As long as no object file is larger than 16MB, the the linker can insert the trampolines between object files. And if function-based linking is active (which it always is in practice), then the linker can insert code between functions.
OK, I think I somehow misread the entire article thinking it’s the dynamic linker that injects trampolines…
Wait, then isn’t it inconsistent to assume that any branch may change R12? If the assumption is that trampolines can be reached from any point within a function, then no branch to a target within the function should ever require a trampoline, right? In that case, couldn’t the compiler treat R12 a call-clobbered register?
The AAPCS states that r12 may be altered “at any branch instruction that is exposed to a relocation that supports inter-working or long branches.
So as long as the compiler knows a given branch is non-interworking (so all of them in this case as we’re limited to thumb), and non-long then, it is safe to use r12 for intermediate values.
Or in case of huge >16MB functions, the compiler can still use long branches and r12 safely as long as the branch target is not exposed to a relocation.

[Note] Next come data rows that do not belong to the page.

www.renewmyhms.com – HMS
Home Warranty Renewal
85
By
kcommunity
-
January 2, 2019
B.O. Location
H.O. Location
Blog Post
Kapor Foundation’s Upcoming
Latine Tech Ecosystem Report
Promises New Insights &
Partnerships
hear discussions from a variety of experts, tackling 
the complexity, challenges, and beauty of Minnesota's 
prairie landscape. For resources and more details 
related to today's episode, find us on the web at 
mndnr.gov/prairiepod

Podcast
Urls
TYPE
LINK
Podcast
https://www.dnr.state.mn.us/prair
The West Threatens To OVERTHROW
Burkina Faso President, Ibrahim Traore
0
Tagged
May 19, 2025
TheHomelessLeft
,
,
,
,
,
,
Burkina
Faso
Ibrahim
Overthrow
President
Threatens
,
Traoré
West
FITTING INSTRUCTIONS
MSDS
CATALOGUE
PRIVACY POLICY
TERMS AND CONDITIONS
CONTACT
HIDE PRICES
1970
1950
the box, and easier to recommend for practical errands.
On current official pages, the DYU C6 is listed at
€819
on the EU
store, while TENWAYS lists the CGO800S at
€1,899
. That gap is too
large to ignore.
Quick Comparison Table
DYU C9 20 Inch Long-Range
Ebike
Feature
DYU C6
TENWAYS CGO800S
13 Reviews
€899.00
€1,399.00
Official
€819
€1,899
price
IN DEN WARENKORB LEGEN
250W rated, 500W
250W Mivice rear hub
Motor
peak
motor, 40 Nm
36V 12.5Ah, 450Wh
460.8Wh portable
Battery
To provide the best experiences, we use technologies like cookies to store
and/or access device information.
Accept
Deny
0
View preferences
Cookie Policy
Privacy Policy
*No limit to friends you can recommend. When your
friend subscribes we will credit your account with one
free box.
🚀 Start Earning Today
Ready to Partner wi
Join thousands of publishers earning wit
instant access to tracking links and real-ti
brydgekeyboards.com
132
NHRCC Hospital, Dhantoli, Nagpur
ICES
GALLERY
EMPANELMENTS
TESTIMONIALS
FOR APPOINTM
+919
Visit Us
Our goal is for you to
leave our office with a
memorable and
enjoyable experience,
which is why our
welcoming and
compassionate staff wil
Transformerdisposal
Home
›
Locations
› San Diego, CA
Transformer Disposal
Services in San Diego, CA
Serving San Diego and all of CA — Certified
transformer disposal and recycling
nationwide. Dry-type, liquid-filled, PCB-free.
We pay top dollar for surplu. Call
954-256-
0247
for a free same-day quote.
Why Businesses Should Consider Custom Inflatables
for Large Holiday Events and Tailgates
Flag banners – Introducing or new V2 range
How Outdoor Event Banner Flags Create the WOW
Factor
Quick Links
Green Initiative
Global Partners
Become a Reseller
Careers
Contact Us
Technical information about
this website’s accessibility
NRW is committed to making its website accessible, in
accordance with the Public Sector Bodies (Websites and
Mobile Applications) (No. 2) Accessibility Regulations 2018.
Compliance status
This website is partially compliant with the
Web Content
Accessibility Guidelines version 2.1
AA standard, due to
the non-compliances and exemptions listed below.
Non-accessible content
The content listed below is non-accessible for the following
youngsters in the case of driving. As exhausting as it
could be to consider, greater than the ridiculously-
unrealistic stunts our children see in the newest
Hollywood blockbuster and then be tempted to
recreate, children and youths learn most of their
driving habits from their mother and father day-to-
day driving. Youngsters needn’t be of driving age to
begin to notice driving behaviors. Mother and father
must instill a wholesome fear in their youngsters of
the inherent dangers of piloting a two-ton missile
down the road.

I imagine that in that case it’d be the compilers responsibility to add the trampoline within the function rather than the linker, and I suspect the compiler would choose to do so via a chaining short-branch at the trampoline rather than using r12 anyway.
I guess MGetz’s note that LDR is discouraged for R12 is the actual answer. Since we are not starved for registers, dealing with the complexities around R12 is probably just not worth it.
The compiler can’t really assume that a branch is safe from rewrite because code motion due to PGO can rewrite any short branch to a long branch and trigger a trampoline.